Entro 18 mesi, permetterà a 40.000 unita’ immobiliari, tra famiglie e imprese, di beneficiare di connessione ultraveloce a banda larga (fino a 1 Gigabit al secondo) la convenzione firmata oggi a palazzo Spada, a Terni, per dare il via al cablaggio della citta’ per l’attivazione della banda ultralarga. L’atto rientra nel protocollo d’intesa tra Open Fiber, societa’ partecipata al 50% da Enel e Cassa Depositi e Prestiti, e Regione, sottoscritto nel maggio del 2016 attraverso la societa’ inhouse Umbria Digitale, finalizzato alla realizzazione di una rete in fibra ottica sull’intero territorio regionale. A sottoscrivere la convenzione, stamani, sono stati il vice presidente della Regione, Fabio Paparelli, l’assessore comunale ai Lavori pubblici, Sandro Corradi, il direttore network e operations di Open Fiber, Stefano Paggi, e il direttore di Asm, Stefano Tirinzi.

Il programma d’intervento prevede la posa di circa 23 mila chilometri di fibra, con un investimento complessivo di circa 14 milioni di euro.

Quanto alle modalita’ e tempi di scavo e ripristino per la posa della fibra ottica, nel corso dei lavori saranno utilizzati, dove possibile, cavidotti e infrastrutture di rete sotterranee gia’ esistenti per limitare il piu’ possibile l’impatto degli scavi sul territorio e gli eventuali disagi per la comunita’ privilegiando modalita’ innovative sostenibili e a basso impatto ambientale.

“Questo accordo e’ particolarmente importante – ha

sottolineato Paparelli – perche’ assicurera’, a breve, la copertura in fibra ottica della citta’ di Terni andando cosi’ a confermare il programma promosso dalla Regione rispetto al cablaggio dell’intero territorio regionale a partire dai due capoluoghi di provincia. L’intervento che si accinge a realizzare Open Fiber nella citta’ di Terni si integra perfettamente con quello del Piano Bul che interessera’ prioritariamente le aree industriali umbre, in particolare quelle individuate come aree di crisi industriale complessa e non, e le aree meno remunerative del mercato. Si tratta di un’infrastruttura abilitante capace quindi di raggiungere sia le zone piu’ densamente popolose, sia quelle a fallimento di mercato con un attenzione particolare rivolta alle esigenze delle aree artigianali e industriali del comprensorio ternano”.

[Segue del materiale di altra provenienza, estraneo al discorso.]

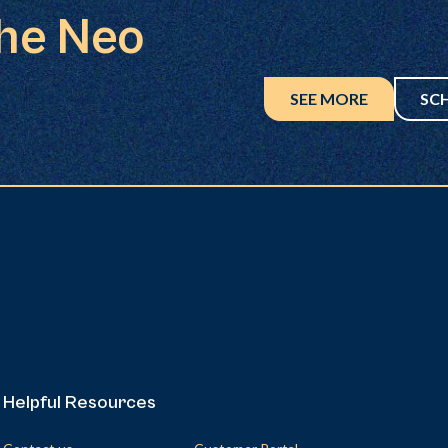
the Neo
SEE MORE
SC
Helpful Resources
Helpful Resources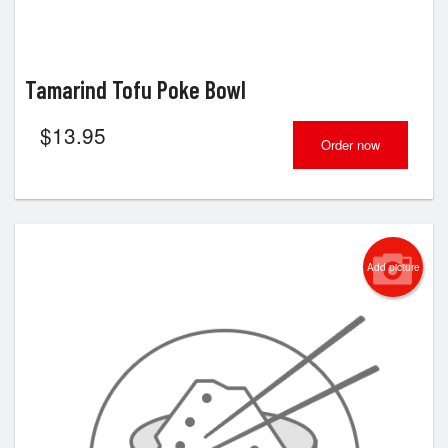
Tamarind Tofu Poke Bowl
$
13.95
Order now
Add picture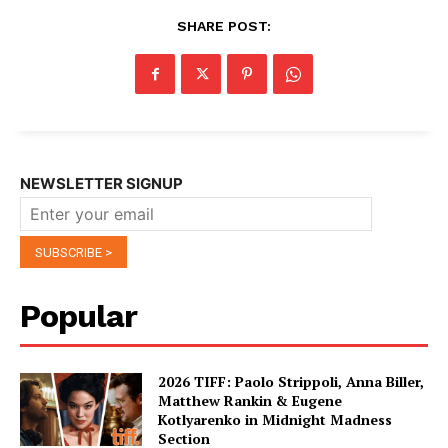
SHARE POST:
NEWSLETTER SIGNUP
Popular
2026 TIFF: Paolo Strippoli, Anna Biller,
Matthew Rankin & Eugene
Kotlyarenko in Midnight Madness
Section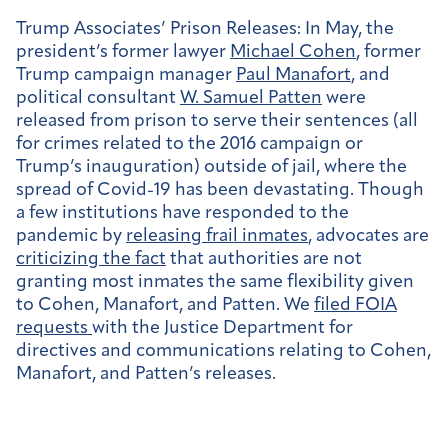
Trump Associates’ Prison Releases:
In May, the
president’s former lawyer
Michael Cohen
, former
Trump campaign manager
Paul Manafort
, and
political consultant
W. Samuel Patten
were
released from prison to serve their sentences (all
for crimes related to the 2016 campaign or
Trump’s inauguration) outside of jail, where the
spread of Covid-19 has been devastating. Though
a few institutions have responded to the
pandemic by
releasing frail inmates
, advocates are
criticizing the fact
that authorities are not
granting most inmates the same flexibility given
to Cohen, Manafort, and Patten. We
filed FOIA
requests
with the Justice Department for
directives and communications relating to Cohen,
Manafort, and Patten’s releases.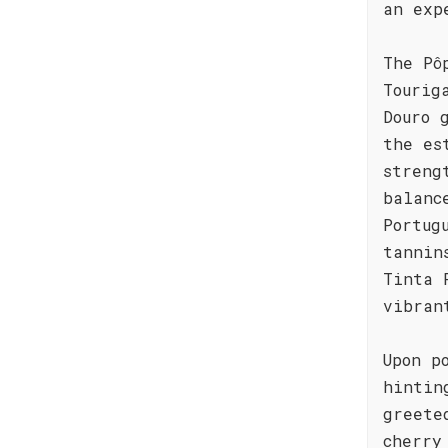
an exp
The Pô
Tourig
Douro 
the es
streng
balanc
Portug
tannin
Tinta 
vibran
Upon p
hintin
greete
cherry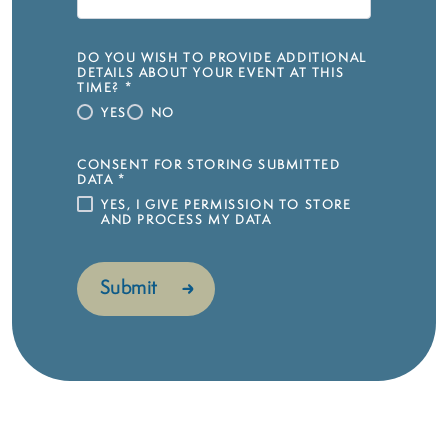
DO YOU WISH TO PROVIDE ADDITIONAL
DETAILS ABOUT YOUR EVENT AT THIS
TIME?
*
YES
NO
CONSENT FOR STORING SUBMITTED
DATA
*
YES, I GIVE PERMISSION TO STORE
AND PROCESS MY DATA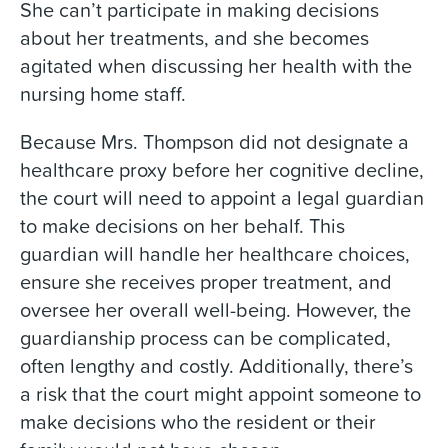
She can’t participate in making decisions
about her treatments, and she becomes
agitated when discussing her health with the
nursing home staff.
Because Mrs. Thompson did not designate a
healthcare proxy before her cognitive decline,
the court will need to appoint a legal guardian
to make decisions on her behalf. This
guardian will handle her healthcare choices,
ensure she receives proper treatment, and
oversee her overall well-being. However, the
guardianship process can be complicated,
often lengthy and costly. Additionally, there’s
a risk that the court might appoint someone to
make decisions who the resident or their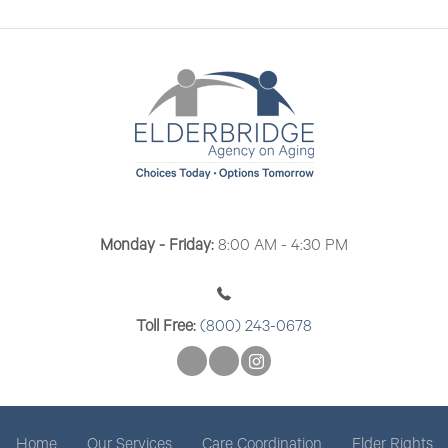
n
n
V
t
i
s
e
w
s
N
a
Monday - Friday:
8:00 AM - 4:30 PM
v
i
Toll Free:
(800) 243-0678
g
a
t
Home
Our Services
Care Coordination
Elder Rights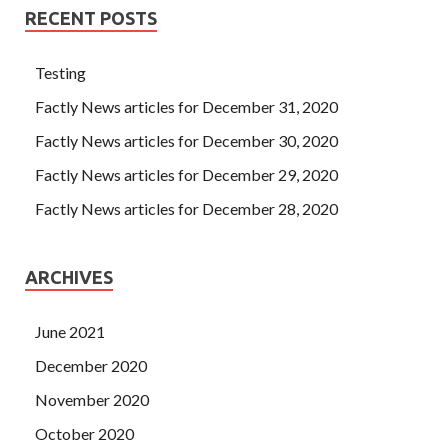
RECENT POSTS
Testing
Factly News articles for December 31, 2020
Factly News articles for December 30, 2020
Factly News articles for December 29, 2020
Factly News articles for December 28, 2020
ARCHIVES
June 2021
December 2020
November 2020
October 2020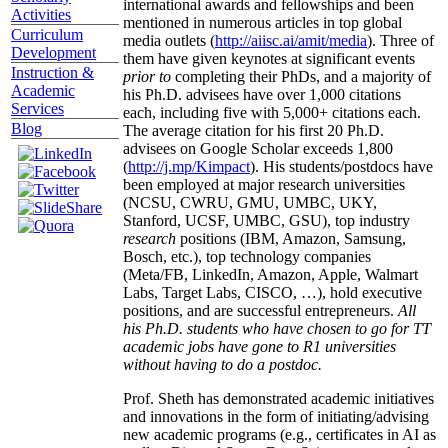
international awards and fellowships and been
Activities
mentioned in numerous articles in top global
Curriculum
media outlets (
http://aiisc.ai/amit/media
). Three of
Development
them have given keynotes at significant events
Instruction &
prior to
completing their PhDs, and a majority of
Academic
his Ph.D. advisees have over 1,000 citations
Services
each, including five with 5,000+ citations each.
Blog
The average citation for his first 20 Ph.D.
advisees on Google Scholar exceeds 1,800
(
http://j.mp/Kimpact
). His students/postdocs have
been employed at major research universities
(NCSU, CWRU, GMU, UMBC, UKY,
Stanford, UCSF, UMBC, GSU), top industry
research
positions (IBM, Amazon, Samsung,
Bosch, etc.), top technology companies
(Meta/FB, LinkedIn, Amazon, Apple, Walmart
Labs, Target Labs, CISCO, …), hold executive
positions, and are successful entrepreneurs.
All
his Ph.D. students who have chosen to go for TT
academic jobs have gone to R1 universities
without having to do a postdoc.
Prof. Sheth has demonstrated academic initiatives
and innovations in the form of initiating/advising
new academic programs (e.g., certificates in AI as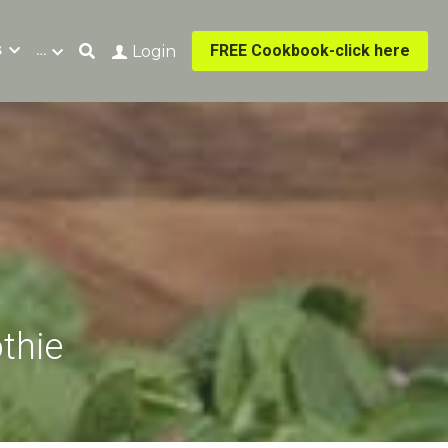
s
…
FREE Cookbook-click here
Login
thie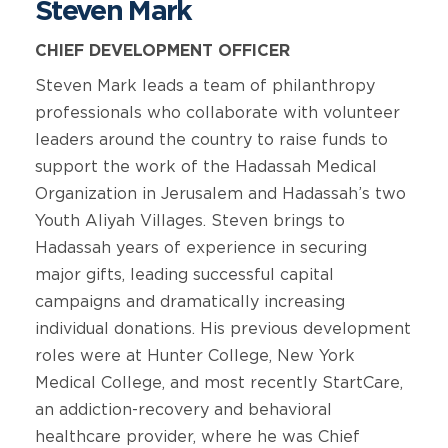
Steven Mark
CHIEF DEVELOPMENT OFFICER
Steven Mark leads a team of philanthropy
professionals who collaborate with volunteer
leaders around the country to raise funds to
support the work of the Hadassah Medical
Organization in Jerusalem and Hadassah’s two
Youth Aliyah Villages. Steven brings to
Hadassah years of experience in securing
major gifts, leading successful capital
campaigns and dramatically increasing
individual donations. His previous development
roles were at Hunter College, New York
Medical College, and most recently StartCare,
an addiction-recovery and behavioral
healthcare provider, where he was Chief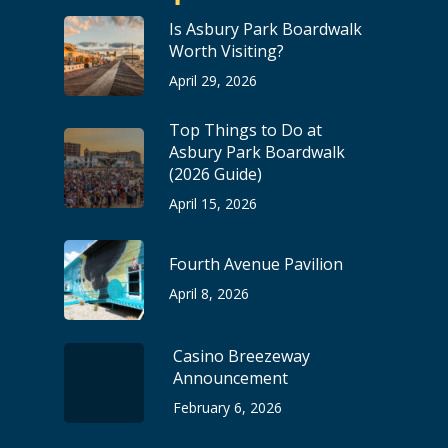
Is Asbury Park Boardwalk
Worth Visiting?
April 29, 2026
Top Things to Do at
Asbury Park Boardwalk
(2026 Guide)
April 15, 2026
Fourth Avenue Pavilion
April 8, 2026
Casino Breezeway
Announcement
February 6, 2026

Per il vicepresidente Paparelli, “cio’ rappresenta un sicuro valore aggiunto per le famiglie e per lo sviluppo dei servizi digitali e ancor piu’ per le imprese e lo sviluppo dell’intero territorio. Grazie alla collaborazione e all’impegno di Open Fiber, l’Umbria – ha concluso -si conferma dunque una regione in prima linea per la digitalizzazione dei servizi ai cittadini, della pubblica amministrazione e del proprio tessuto produttivo”.

Paggi ha invece sottolineato come a Perugia “sia stato messo a segno un record completando la rete in meno di 18 mesi. Ora – ha aggiunto – e’ la volta di Terni e in seguito cableremo Spoleto, Foligno, Citta’ di Castello e tutti gli altri comuni umbri che ci siamo aggiudicati nell’ambito del secondo bando Infratel”.